Content starts
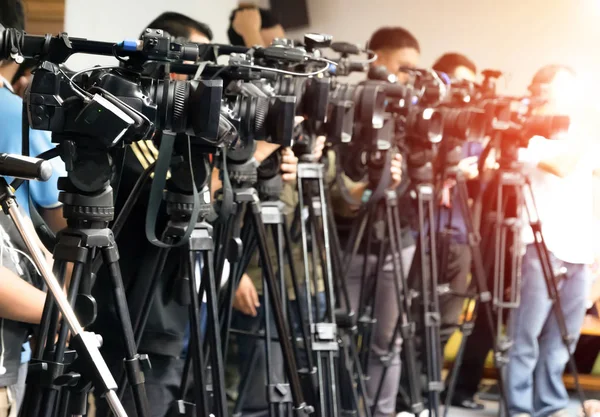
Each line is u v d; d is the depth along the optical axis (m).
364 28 4.67
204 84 1.76
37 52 1.68
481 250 3.99
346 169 3.27
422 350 3.60
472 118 3.45
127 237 2.22
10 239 1.83
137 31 4.06
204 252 2.05
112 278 1.66
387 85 3.07
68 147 1.60
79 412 1.63
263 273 2.36
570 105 4.04
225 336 2.50
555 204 3.90
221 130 1.89
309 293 2.74
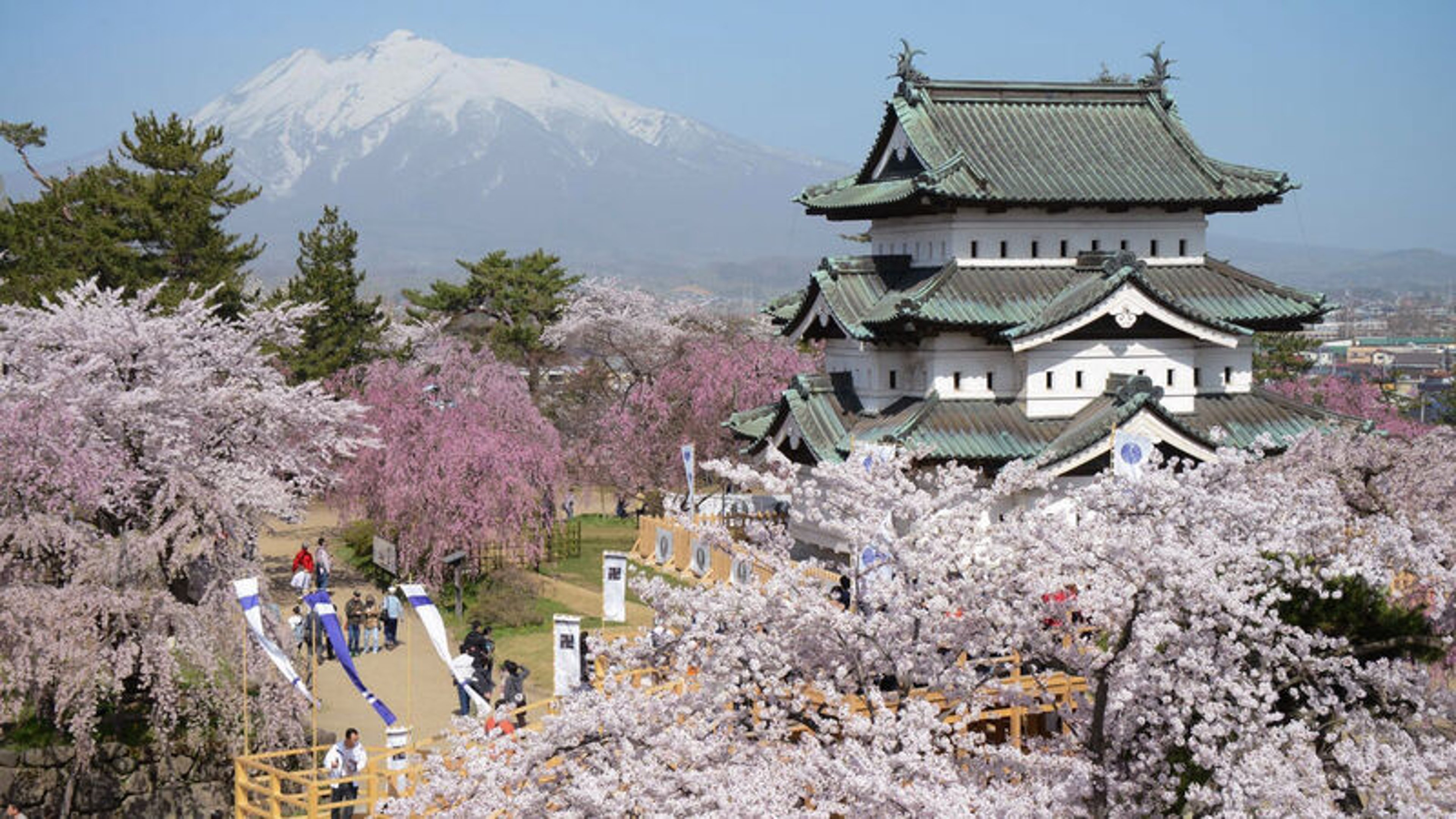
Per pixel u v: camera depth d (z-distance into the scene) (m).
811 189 67.75
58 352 52.00
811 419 60.44
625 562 47.06
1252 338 61.50
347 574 67.50
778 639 29.03
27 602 39.62
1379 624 31.48
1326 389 100.56
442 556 61.66
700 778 25.66
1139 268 56.66
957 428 56.56
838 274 61.88
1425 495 43.53
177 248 84.81
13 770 40.03
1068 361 57.53
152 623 40.53
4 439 43.31
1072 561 28.12
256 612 36.22
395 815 26.62
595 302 124.88
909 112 62.50
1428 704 29.33
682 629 31.81
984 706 32.31
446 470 62.19
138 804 40.50
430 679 49.78
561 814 25.47
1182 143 63.00
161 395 47.75
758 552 32.59
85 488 43.50
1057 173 60.81
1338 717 29.77
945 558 29.09
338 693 47.94
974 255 60.34
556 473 67.81
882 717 25.91
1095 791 27.61
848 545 36.00
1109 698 28.69
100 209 85.44
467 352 85.00
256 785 32.84
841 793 25.53
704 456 82.75
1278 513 29.39
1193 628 27.91
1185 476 28.88
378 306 102.62
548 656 52.19
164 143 86.88
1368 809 26.36
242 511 48.72
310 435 59.91
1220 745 29.80
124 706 42.66
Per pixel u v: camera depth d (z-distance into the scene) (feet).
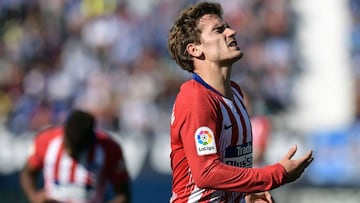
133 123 166.09
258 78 171.32
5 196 147.43
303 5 189.26
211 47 48.26
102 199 86.28
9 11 208.95
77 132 82.64
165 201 139.33
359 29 185.06
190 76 177.27
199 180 45.98
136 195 140.26
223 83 48.62
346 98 176.04
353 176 138.10
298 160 46.01
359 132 139.95
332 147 140.15
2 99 184.24
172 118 48.37
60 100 179.63
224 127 47.75
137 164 143.02
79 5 202.18
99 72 182.60
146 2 197.88
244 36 182.09
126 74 179.11
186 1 195.83
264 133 97.04
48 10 205.05
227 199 49.14
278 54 178.70
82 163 84.58
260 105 163.84
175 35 49.67
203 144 45.96
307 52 183.42
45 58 193.36
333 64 181.27
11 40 201.05
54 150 85.20
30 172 86.58
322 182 138.10
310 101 175.22
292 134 142.10
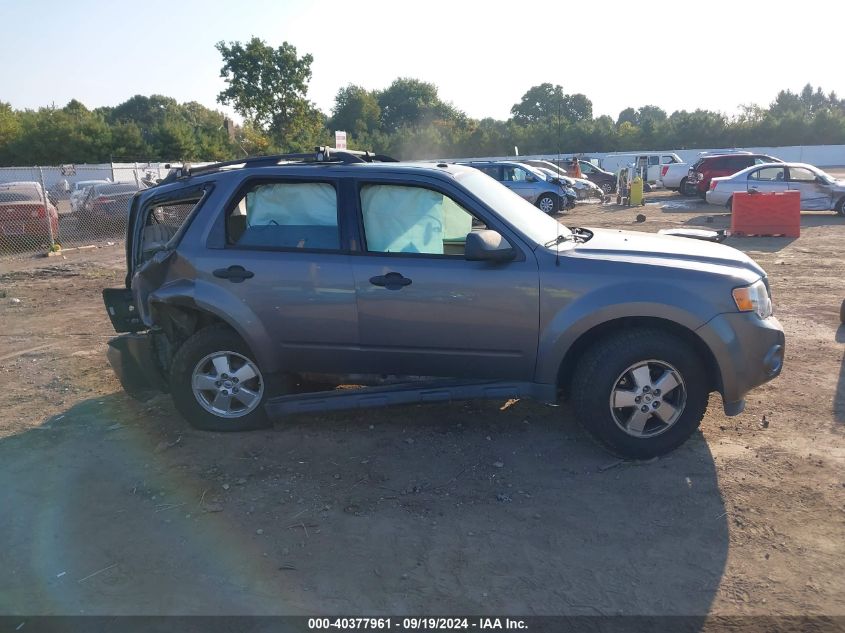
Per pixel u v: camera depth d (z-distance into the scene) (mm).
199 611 3064
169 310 4871
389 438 4750
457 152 53875
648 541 3482
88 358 6938
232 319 4602
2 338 7883
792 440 4527
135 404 5551
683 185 26141
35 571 3381
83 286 11289
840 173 39375
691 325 4109
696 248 4684
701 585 3141
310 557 3434
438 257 4422
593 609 3008
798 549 3371
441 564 3352
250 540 3592
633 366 4180
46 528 3758
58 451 4707
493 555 3410
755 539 3463
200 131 52094
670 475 4121
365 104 74750
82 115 56719
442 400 4488
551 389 4359
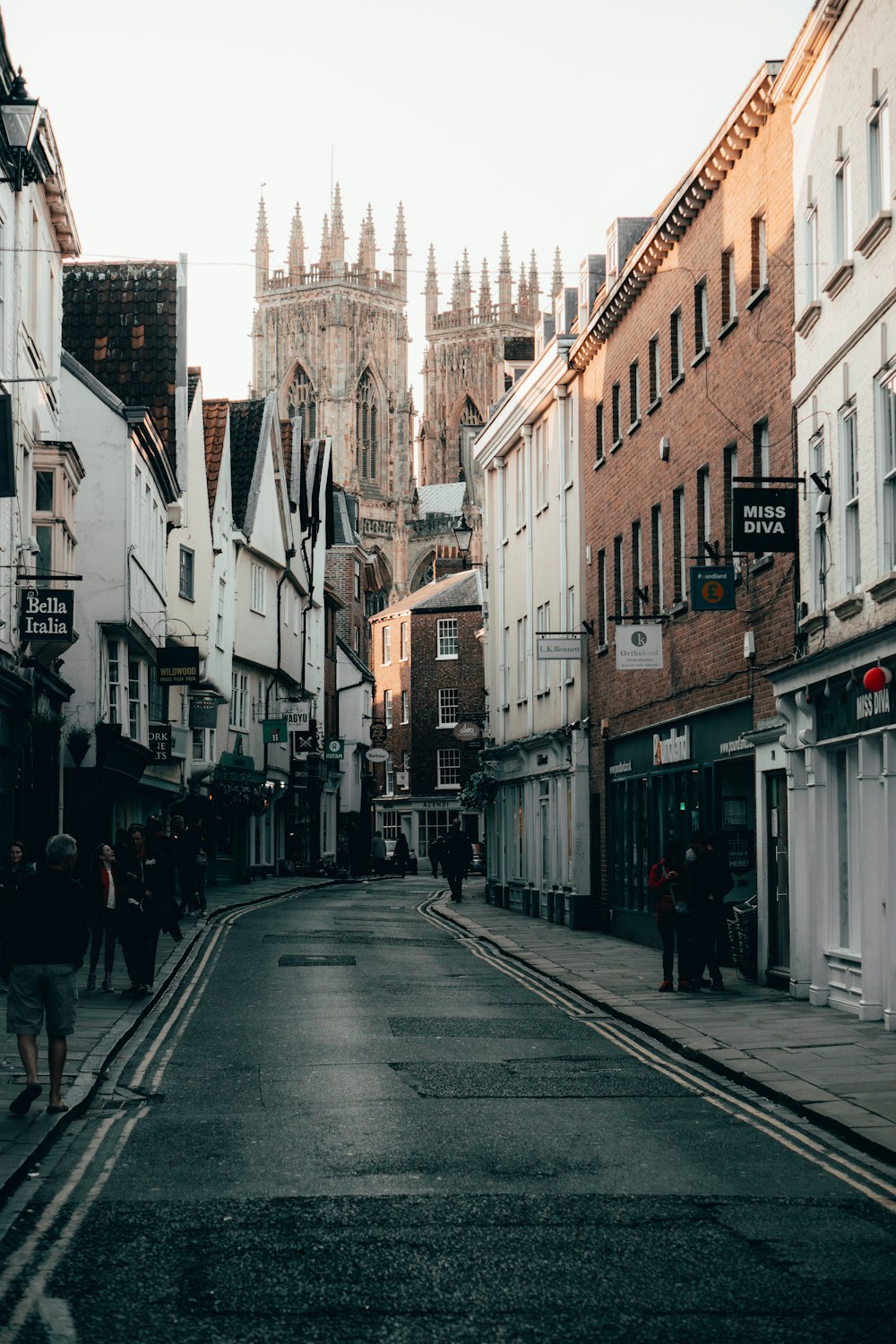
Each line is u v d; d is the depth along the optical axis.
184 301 39.75
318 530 65.69
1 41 18.84
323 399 136.25
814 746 18.91
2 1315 7.00
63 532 25.72
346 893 48.50
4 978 19.38
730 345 23.33
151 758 35.44
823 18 18.30
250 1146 10.76
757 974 21.22
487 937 30.33
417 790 79.62
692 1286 7.51
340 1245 8.20
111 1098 12.66
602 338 32.47
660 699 27.58
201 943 27.05
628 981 21.47
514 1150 10.63
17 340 22.98
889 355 16.45
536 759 38.81
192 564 42.53
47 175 24.08
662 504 27.47
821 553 19.23
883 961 16.52
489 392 148.00
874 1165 10.18
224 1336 6.75
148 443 33.62
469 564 83.81
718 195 24.14
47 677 24.83
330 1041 15.77
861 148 17.44
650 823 28.39
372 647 86.19
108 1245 8.20
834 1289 7.46
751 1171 9.99
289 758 60.03
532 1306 7.18
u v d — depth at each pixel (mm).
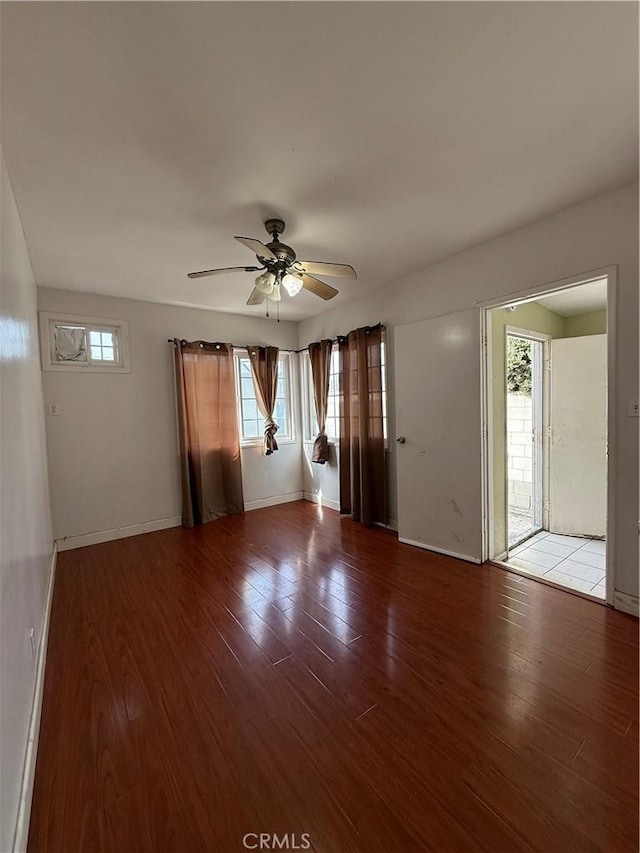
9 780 1074
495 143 1719
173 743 1452
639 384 2053
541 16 1147
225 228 2426
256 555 3283
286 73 1311
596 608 2289
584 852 1062
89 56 1218
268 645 2031
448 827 1140
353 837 1123
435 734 1455
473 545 2975
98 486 3695
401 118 1544
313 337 4840
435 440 3168
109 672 1851
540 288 2457
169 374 4129
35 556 2010
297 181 1960
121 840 1133
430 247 2834
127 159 1743
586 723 1477
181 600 2537
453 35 1199
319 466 4938
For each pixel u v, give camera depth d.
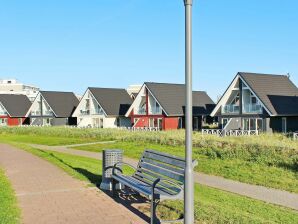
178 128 54.06
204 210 8.73
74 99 73.81
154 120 54.97
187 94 6.35
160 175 9.25
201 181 15.44
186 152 6.46
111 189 10.54
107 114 61.38
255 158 19.48
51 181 11.69
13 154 19.58
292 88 47.50
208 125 59.69
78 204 8.98
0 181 11.34
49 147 31.94
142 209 8.65
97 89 64.56
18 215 7.92
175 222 7.75
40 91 72.00
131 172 15.88
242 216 8.60
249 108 45.25
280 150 20.78
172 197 7.91
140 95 56.50
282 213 10.23
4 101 76.50
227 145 23.59
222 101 47.06
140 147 28.27
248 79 44.97
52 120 70.19
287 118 45.19
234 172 16.92
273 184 14.62
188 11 6.24
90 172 13.72
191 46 6.29
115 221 7.71
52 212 8.30
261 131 43.00
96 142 35.59
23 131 50.81
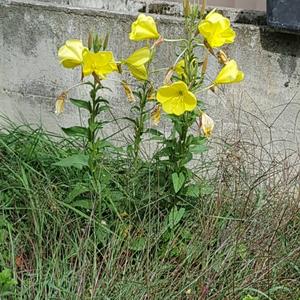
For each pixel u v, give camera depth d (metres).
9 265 1.02
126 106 1.32
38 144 1.25
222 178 1.17
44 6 1.31
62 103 1.06
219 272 1.02
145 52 1.05
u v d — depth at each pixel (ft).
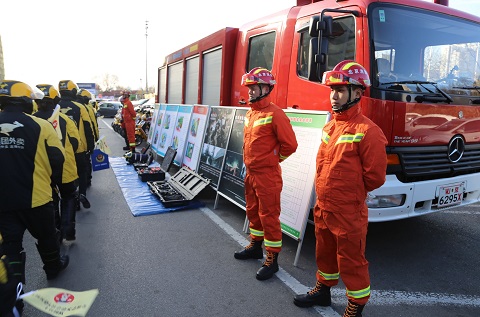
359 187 8.38
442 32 13.85
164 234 15.75
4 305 5.49
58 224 14.87
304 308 10.30
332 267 9.86
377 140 8.11
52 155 10.03
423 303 10.72
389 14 12.77
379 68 12.12
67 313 5.55
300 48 15.29
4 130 9.30
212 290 11.15
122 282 11.57
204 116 23.43
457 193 13.67
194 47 26.78
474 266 13.20
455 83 13.99
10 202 9.41
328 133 9.00
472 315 10.16
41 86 13.78
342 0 13.35
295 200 13.26
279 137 11.14
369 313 10.18
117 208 19.45
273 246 11.80
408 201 12.38
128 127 34.40
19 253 9.47
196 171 22.36
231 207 19.81
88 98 23.77
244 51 19.83
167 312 9.96
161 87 39.37
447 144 13.25
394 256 13.98
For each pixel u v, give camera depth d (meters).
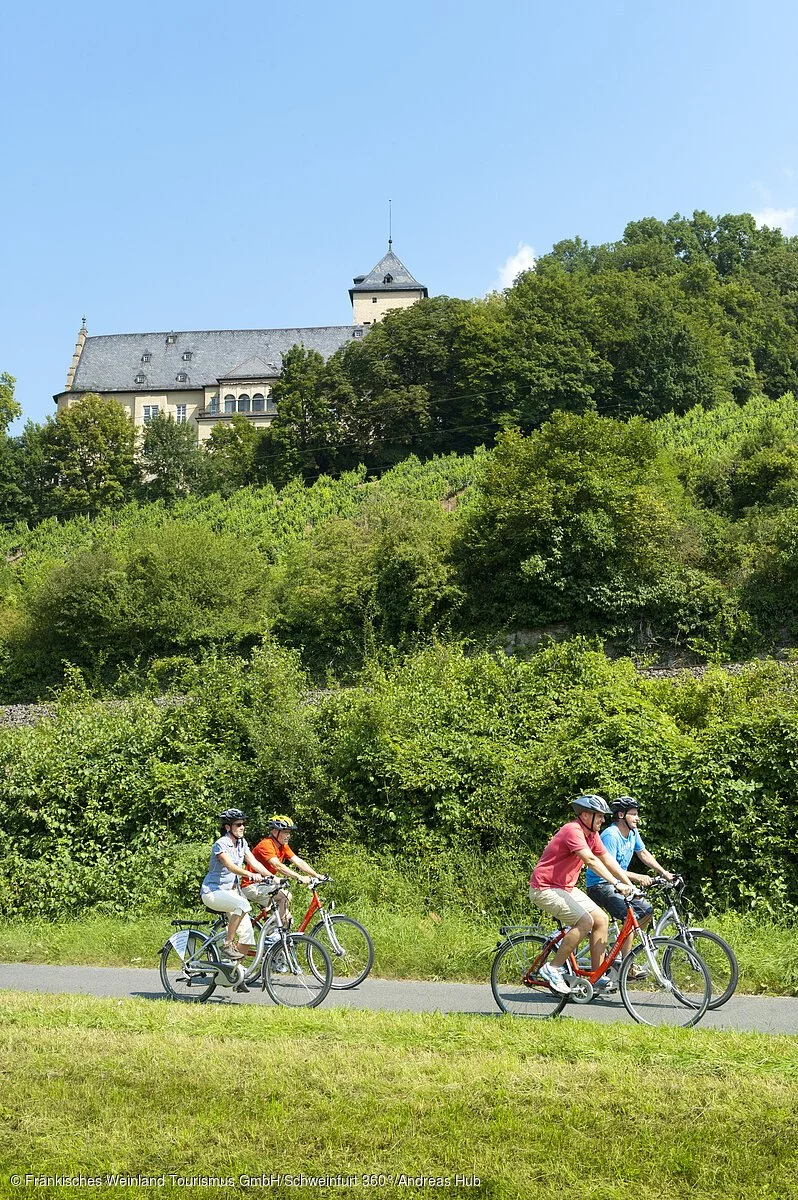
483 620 40.84
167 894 16.16
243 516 74.56
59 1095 7.14
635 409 86.56
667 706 17.17
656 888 9.66
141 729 18.59
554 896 8.98
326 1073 7.30
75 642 48.28
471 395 87.12
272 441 90.25
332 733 17.20
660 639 37.62
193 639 45.81
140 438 105.31
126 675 40.75
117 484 92.06
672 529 40.25
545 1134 6.29
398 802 15.90
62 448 94.50
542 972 9.05
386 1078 7.20
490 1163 6.03
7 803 18.17
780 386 101.06
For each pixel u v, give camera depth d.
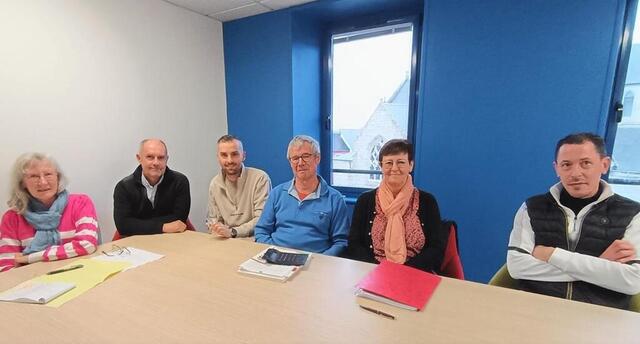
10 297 0.90
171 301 0.90
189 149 2.69
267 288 0.97
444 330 0.75
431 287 0.95
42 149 1.81
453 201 2.13
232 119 3.00
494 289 0.95
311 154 1.63
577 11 1.67
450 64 2.02
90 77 2.00
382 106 2.68
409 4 2.37
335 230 1.67
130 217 1.80
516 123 1.89
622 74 1.73
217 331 0.75
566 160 1.14
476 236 2.09
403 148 1.45
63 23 1.84
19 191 1.44
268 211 1.77
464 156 2.05
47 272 1.10
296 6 2.49
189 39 2.61
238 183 2.01
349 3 2.37
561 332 0.73
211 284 1.00
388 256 1.41
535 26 1.77
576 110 1.75
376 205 1.53
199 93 2.73
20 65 1.69
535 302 0.87
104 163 2.11
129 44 2.19
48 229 1.48
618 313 0.81
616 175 1.85
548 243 1.19
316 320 0.80
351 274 1.07
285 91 2.66
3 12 1.61
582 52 1.69
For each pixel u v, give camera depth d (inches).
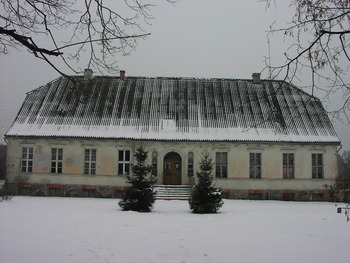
Content ends
Work to complete
Look above for the line with "514 1150 10.63"; retype exactly that line, every line after it up to the line with "751 1171 9.99", and that line too, nothing else.

Task solution
514 1150 10.63
17 340 22.98
889 355 16.45
536 759 38.81
192 564 42.53
47 175 24.08
662 504 27.47
821 553 19.23
883 961 16.52
489 392 148.00
874 1165 10.18
224 1336 6.75
148 443 33.62
469 564 83.81
718 195 24.14
47 677 24.83
330 1041 15.77
861 148 17.44
650 823 28.39
372 647 86.19
108 1245 8.20
834 1289 7.46
751 1171 9.99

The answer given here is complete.